Près de 150 députés iraniens ont signé cette semaine une proposition d’amendement visant à réduire sensiblement les condamnations à mort pour trafic de drogues. En 2013, plus de 70 % des exécutions ont été prononcées contre des trafiquants.
Exécutions, détentions arbitraires, persécution des opposants politiques, atteinte aux libertés fondamentales : année après année, Téhéran continue d‘afficher un très mauvais bilan en matière des droits de l’Homme. L’Iran fait notamment partie du trio de tête des pays qui appliquent le plus la peine de mort, avec la Chine et l’Arabie saoudite. Rien qu’en 2015, la République islamique a ordonné l’exécution de 966 personnes.
Dans un rapport de 19 pages publié la semaine du 3 octobre par les Nations unies sur la situation des droits de l’Homme en Iran (dénoncé, sans surprise, par Téhéran), le secrétaire général de l’ONU, Ban Ki-moon, a déploré la situation. Le diplomate sud-coréen s’est surtout dit "profondément troublé" par le "taux alarmant" d’exécutions de condamnés à mort alors que le président modéré Hassan Rohani avait promis d’agir dans ce domaine.
Réduire les exécutions pour le trafic de drogues
Toujours est-il que certains responsables iraniens tentent de changer la donne. La même semaine, près de 150 députés ont en effet signé une proposition d’amendement visant à commuer les condamnations à la peine de mort d’individus poursuivis pour trafic de drogues en peines de prison, sachant que la majorité des peines capitales sont liées à des affaires de ce type. En 2013, plus de 70 % d'entre elles ont été prononcées contre des trafiquants.

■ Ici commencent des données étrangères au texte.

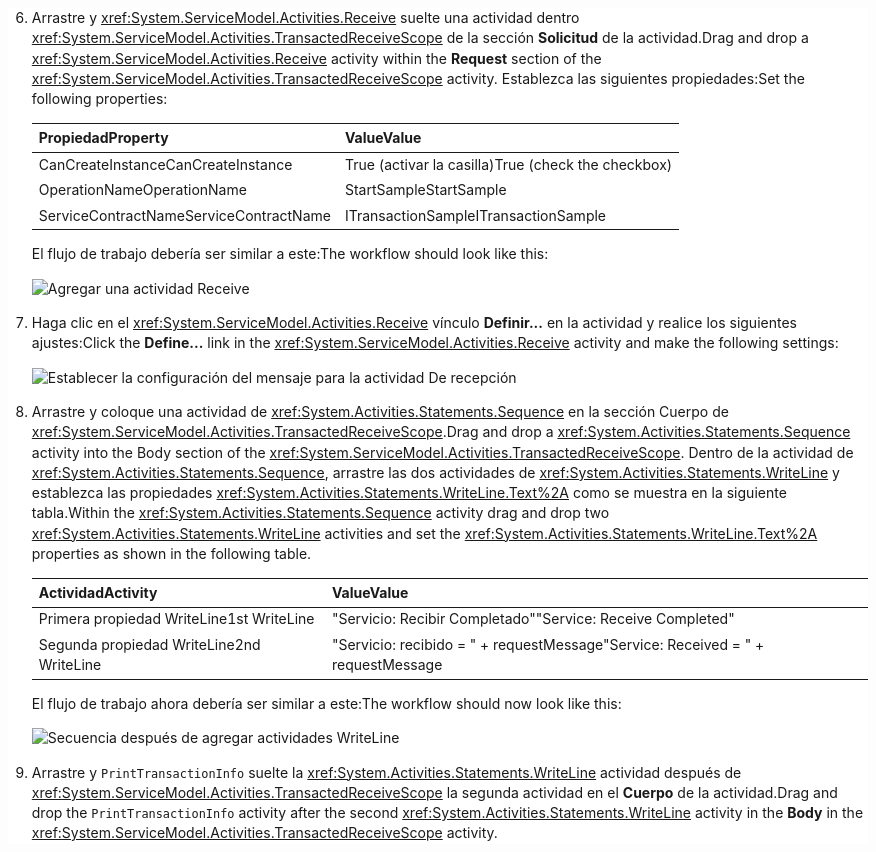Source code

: 6. <span data-ttu-id="8ffba-144">Arrastre y <xref:System.ServiceModel.Activities.Receive> suelte una actividad dentro <xref:System.ServiceModel.Activities.TransactedReceiveScope> de la sección **Solicitud** de la actividad.</span><span class="sxs-lookup"><span data-stu-id="8ffba-144">Drag and drop a <xref:System.ServiceModel.Activities.Receive> activity within the **Request** section of the <xref:System.ServiceModel.Activities.TransactedReceiveScope> activity.</span></span> <span data-ttu-id="8ffba-145">Establezca las siguientes propiedades:</span><span class="sxs-lookup"><span data-stu-id="8ffba-145">Set the following properties:</span></span>  
  
    |<span data-ttu-id="8ffba-146">Propiedad</span><span class="sxs-lookup"><span data-stu-id="8ffba-146">Property</span></span>|<span data-ttu-id="8ffba-147">Value</span><span class="sxs-lookup"><span data-stu-id="8ffba-147">Value</span></span>|  
    |--------------|-----------|  
    |<span data-ttu-id="8ffba-148">CanCreateInstance</span><span class="sxs-lookup"><span data-stu-id="8ffba-148">CanCreateInstance</span></span>|<span data-ttu-id="8ffba-149">True (activar la casilla)</span><span class="sxs-lookup"><span data-stu-id="8ffba-149">True (check the checkbox)</span></span>|  
    |<span data-ttu-id="8ffba-150">OperationName</span><span class="sxs-lookup"><span data-stu-id="8ffba-150">OperationName</span></span>|<span data-ttu-id="8ffba-151">StartSample</span><span class="sxs-lookup"><span data-stu-id="8ffba-151">StartSample</span></span>|  
    |<span data-ttu-id="8ffba-152">ServiceContractName</span><span class="sxs-lookup"><span data-stu-id="8ffba-152">ServiceContractName</span></span>|<span data-ttu-id="8ffba-153">ITransactionSample</span><span class="sxs-lookup"><span data-stu-id="8ffba-153">ITransactionSample</span></span>|  
  
     <span data-ttu-id="8ffba-154">El flujo de trabajo debería ser similar a este:</span><span class="sxs-lookup"><span data-stu-id="8ffba-154">The workflow should look like this:</span></span>  
  
     ![Agregar una actividad Receive](./media/flowing-transactions-into-and-out-of-workflow-services/add-receive-activity.jpg)  
  
7. <span data-ttu-id="8ffba-156">Haga clic en el <xref:System.ServiceModel.Activities.Receive> vínculo **Definir...** en la actividad y realice los siguientes ajustes:</span><span class="sxs-lookup"><span data-stu-id="8ffba-156">Click the **Define...** link in the <xref:System.ServiceModel.Activities.Receive> activity and make the following settings:</span></span>  
  
     ![Establecer la configuración del mensaje para la actividad De recepción](./media/flowing-transactions-into-and-out-of-workflow-services/receive-message-settings.jpg)  
  
8. <span data-ttu-id="8ffba-158">Arrastre y coloque una actividad de <xref:System.Activities.Statements.Sequence> en la sección Cuerpo de <xref:System.ServiceModel.Activities.TransactedReceiveScope>.</span><span class="sxs-lookup"><span data-stu-id="8ffba-158">Drag and drop a <xref:System.Activities.Statements.Sequence> activity into the Body section of the <xref:System.ServiceModel.Activities.TransactedReceiveScope>.</span></span> <span data-ttu-id="8ffba-159">Dentro de la actividad de <xref:System.Activities.Statements.Sequence>, arrastre las dos actividades de <xref:System.Activities.Statements.WriteLine> y establezca las propiedades <xref:System.Activities.Statements.WriteLine.Text%2A> como se muestra en la siguiente tabla.</span><span class="sxs-lookup"><span data-stu-id="8ffba-159">Within the <xref:System.Activities.Statements.Sequence> activity drag and drop two <xref:System.Activities.Statements.WriteLine> activities and set the <xref:System.Activities.Statements.WriteLine.Text%2A> properties as shown in the following table.</span></span>  
  
    |<span data-ttu-id="8ffba-160">Actividad</span><span class="sxs-lookup"><span data-stu-id="8ffba-160">Activity</span></span>|<span data-ttu-id="8ffba-161">Value</span><span class="sxs-lookup"><span data-stu-id="8ffba-161">Value</span></span>|  
    |--------------|-----------|  
    |<span data-ttu-id="8ffba-162">Primera propiedad WriteLine</span><span class="sxs-lookup"><span data-stu-id="8ffba-162">1st WriteLine</span></span>|<span data-ttu-id="8ffba-163">"Servicio: Recibir Completado"</span><span class="sxs-lookup"><span data-stu-id="8ffba-163">"Service: Receive Completed"</span></span>|  
    |<span data-ttu-id="8ffba-164">Segunda propiedad WriteLine</span><span class="sxs-lookup"><span data-stu-id="8ffba-164">2nd WriteLine</span></span>|<span data-ttu-id="8ffba-165">"Servicio: recibido = " + requestMessage</span><span class="sxs-lookup"><span data-stu-id="8ffba-165">"Service: Received = " + requestMessage</span></span>|  
  
     <span data-ttu-id="8ffba-166">El flujo de trabajo ahora debería ser similar a este:</span><span class="sxs-lookup"><span data-stu-id="8ffba-166">The workflow should now look like this:</span></span>  
  
     ![Secuencia después de agregar actividades WriteLine](./media/flowing-transactions-into-and-out-of-workflow-services/after-adding-writelines.jpg)  
  
9. <span data-ttu-id="8ffba-168">Arrastre y `PrintTransactionInfo` suelte la <xref:System.Activities.Statements.WriteLine> actividad después de <xref:System.ServiceModel.Activities.TransactedReceiveScope> la segunda actividad en el **Cuerpo** de la actividad.</span><span class="sxs-lookup"><span data-stu-id="8ffba-168">Drag and drop the `PrintTransactionInfo` activity after the second <xref:System.Activities.Statements.WriteLine> activity in the **Body** in the <xref:System.ServiceModel.Activities.TransactedReceiveScope> activity.</span></span>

Selon les parlementaires, la sévérité du châtiment n'a pas permis de faire reculer le trafic dans le pays. "La grande majorité de ceux qui ont été exécutés ou qui sont dans le couloir de la mort sont de petits dealers, primo-condamnés, et leur mort s’avère désastreuse pour leurs familles", a expliqué, le 4 octobre, le député Jalil Rahimi Jahanabadi à l’agence Isna.
Le signataire de la proposition d’amendement a précisé que la peine de mort ne devrait être prononcée que dans des cas très précis, comme en cas de récidive, ou contre les barons du trafic.
Une initiative vouée à l’échec ?
L'initiative des députés est pour le moins audacieuse dans un pays où le droit pénal découle de la charia, en vertu de laquelle le trafic de drogue est passible de la peine capitale. Elle est aussi, et surtout, le premier test pour l’aile modérée du Parlement, issu des élections législatives de mai qui s’étaient soldées par la défaite des conservateurs.
Cependant, leur proposition risque de rester lettre morte. Car l’aile dure de la République islamique a affiché son intention d’empêcher l’assouplissement de la loi. Le chef du pouvoir judiciaire, Sadegh Larijani, avait déjà rejeté les critiques contre la loi actuelle et avait demandé aux procureurs iraniens de poursuivre l’application des peines de mort une fois le verdict tombé. Il avait affirmé que si "la justice n’avait pas été aussi stricte et expéditive, la situation [du trafic de drogue, NDLR] aurait été bien pire dans le pays".
Mostafa Pour-Mohammadi, le ministre actuel de la Justice issu du camp conservateur, s’oppose lui aussi très clairement à une telle évolution. "Il y a des cas où une personne est une source de corruption, et son existence n’engendrera que la corruption", a-t-il asséné dans un entretien à l’agence officielle Irna.
Si au terme du processus législatif, les signataires du projet remportent la bataille au Parlement, l’amendement pourrait être tout de même bloqué par le Conseil des gardiens de la Constitution, lui-même contrôlé par le guide suprême Ali Khamenei. Ce dernier, qui a toujours le dernier mot, ne s’est pas pour l’instant exprimé sur le sujet.